The series of studies, published in Social Psychological and Personality Science, examined individuals to determine whether self-evaluation plays a role in predicting conspiracy beliefs.

“Previous research linked the endorsement of conspiracy theories to low self-esteem,” said Aleksandra Cichocka, principal investigator and corresponding author of the study.

“We propose that conspiracy theories should rather be appealing to individuals with exaggerated feelings of self-love, such as narcissists, due to their paranoid tendencies,” she continued.

In the first study, 202 participants completed a conspiracy beliefs questionnaire, a self-esteem scale, and an individual narcissism questionnaire.  In the conspiracy beliefs questionnaire, participants rated the extent to which they agree with such statements as “A small, secret group of people is responsible for making all major world decisions, such as going to war” and “The American government permits or perpetrates acts of terrorism on its own soil, disguising its involvement.”

Scientists found that among participants, high individual narcissism and low self-esteem significantly predicted conspiracy beliefs.

In the second study, scientists sought to rule out the possibility that collective narcissism contributed to the results of the previous study.

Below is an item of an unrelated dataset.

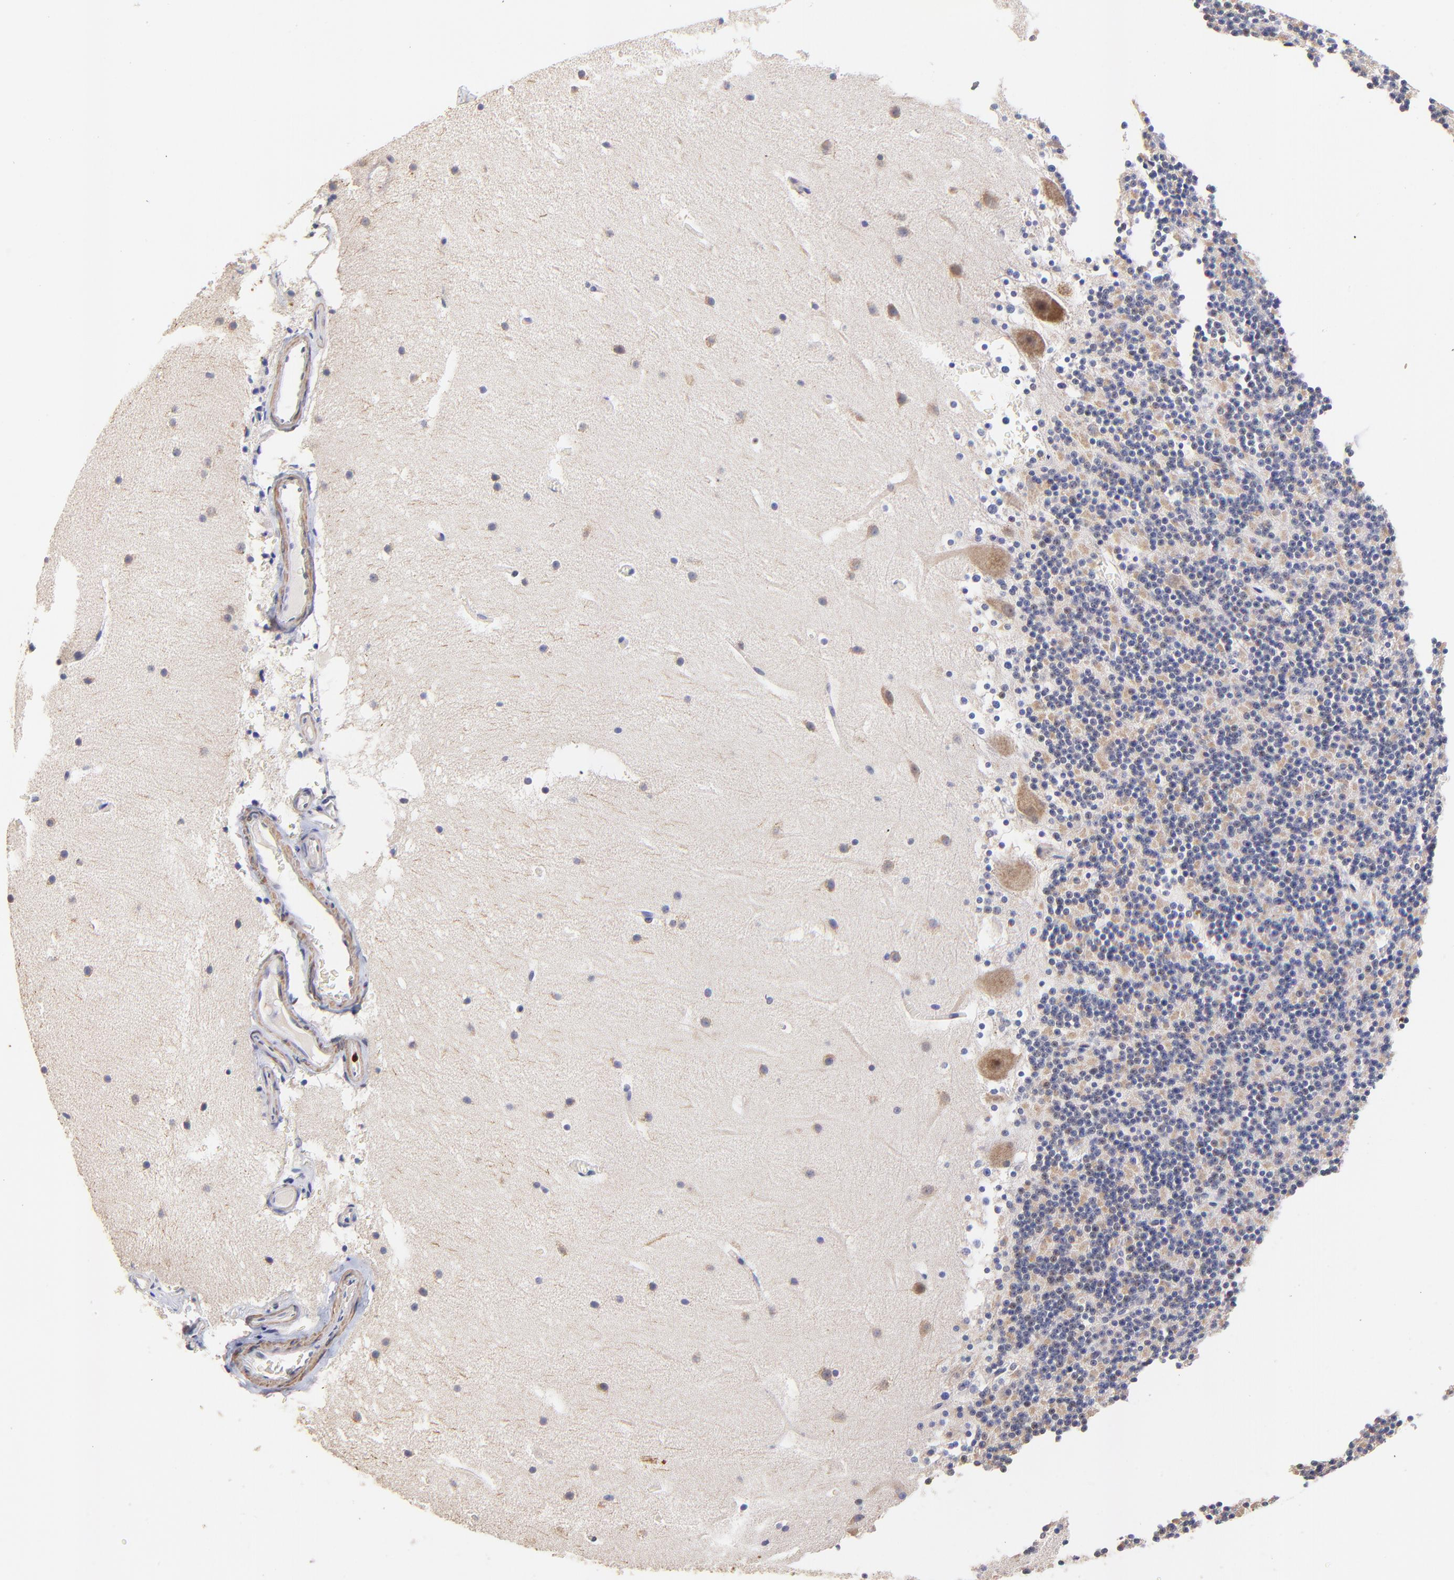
{"staining": {"intensity": "negative", "quantity": "none", "location": "none"}, "tissue": "cerebellum", "cell_type": "Cells in granular layer", "image_type": "normal", "snomed": [{"axis": "morphology", "description": "Normal tissue, NOS"}, {"axis": "topography", "description": "Cerebellum"}], "caption": "Photomicrograph shows no protein positivity in cells in granular layer of benign cerebellum.", "gene": "BBOF1", "patient": {"sex": "male", "age": 45}}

“Because conspiracy theories often refer to malevolent actions of groups, we wanted to distinguish whether it is a narcissistic image of the self or the group that predicts the endorsement of conspiracy theories,” said Cichocka.

“For example…American collective narcissism predicted the endorsement of conspiracy theories involving foreign governments but not the American government,” she continued.

Study 2 determined that collective narcissism does not interfere with the role that individual narcissism and low self-esteem have on conspiracy beliefs.  In other words, individual narcissists with low self-esteem tend to hold beliefs in conspiracies whether or not they also exhibit collective narcissism.

The third study aimed to account for the role low-self esteem plays in conspiracy beliefs by determining its relationship with negativity toward humans in general.

Scientists found that the factor of low self-esteem can indeed be explained by general negativity.

“The effect of low self-esteem on conspiracy beliefs can be largely attributed to the fact that low self-esteem predicts negative perceptions of humanity more broadly,” Cichocka reported.

Though the studies are not able to establish a causal relationship, they do indicate that narcissism, low self-esteem, and conspiracy belief are significantly correlated.

“Narcissists might be especially prone to believe in conspiracy theories due to their elevated self-consciousness connected with exaggerated feelings of being in the center of others’ attention,” said Cichocka.